[Text extractions by page]
---

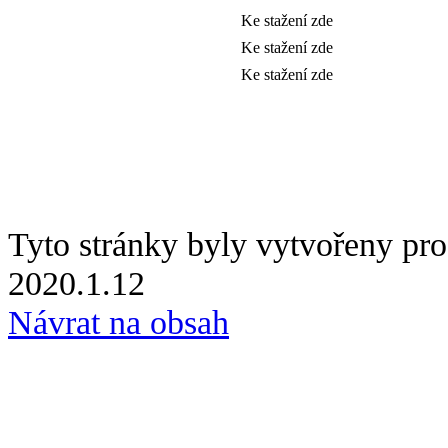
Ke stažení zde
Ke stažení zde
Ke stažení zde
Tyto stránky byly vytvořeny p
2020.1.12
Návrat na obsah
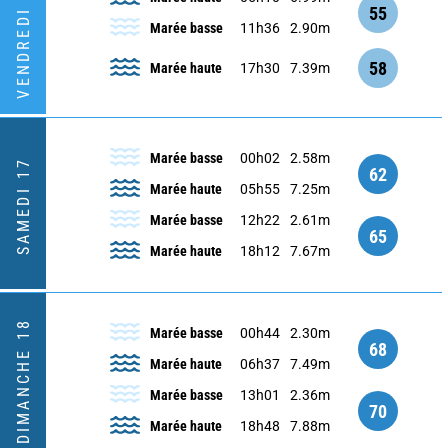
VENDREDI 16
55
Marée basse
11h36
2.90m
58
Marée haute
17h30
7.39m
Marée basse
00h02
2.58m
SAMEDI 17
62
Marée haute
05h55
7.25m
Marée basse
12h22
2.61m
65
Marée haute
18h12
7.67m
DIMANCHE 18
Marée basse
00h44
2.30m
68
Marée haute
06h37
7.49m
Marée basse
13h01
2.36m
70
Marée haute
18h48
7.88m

---

The task
Copy out the entries without any changes, starting at the line that contains "VENDREDI 16" and ending at the final line of the entries, with both of those lines included.

Written solution
VENDREDI 16
55
Marée basse
11h36
2.90m
58
Marée haute
17h30
7.39m
Marée basse
00h02
2.58m
SAMEDI 17
62
Marée haute
05h55
7.25m
Marée basse
12h22
2.61m
65
Marée haute
18h12
7.67m
DIMANCHE 18
Marée basse
00h44
2.30m
68
Marée haute
06h37
7.49m
Marée basse
13h01
2.36m
70
Marée haute
18h48
7.88m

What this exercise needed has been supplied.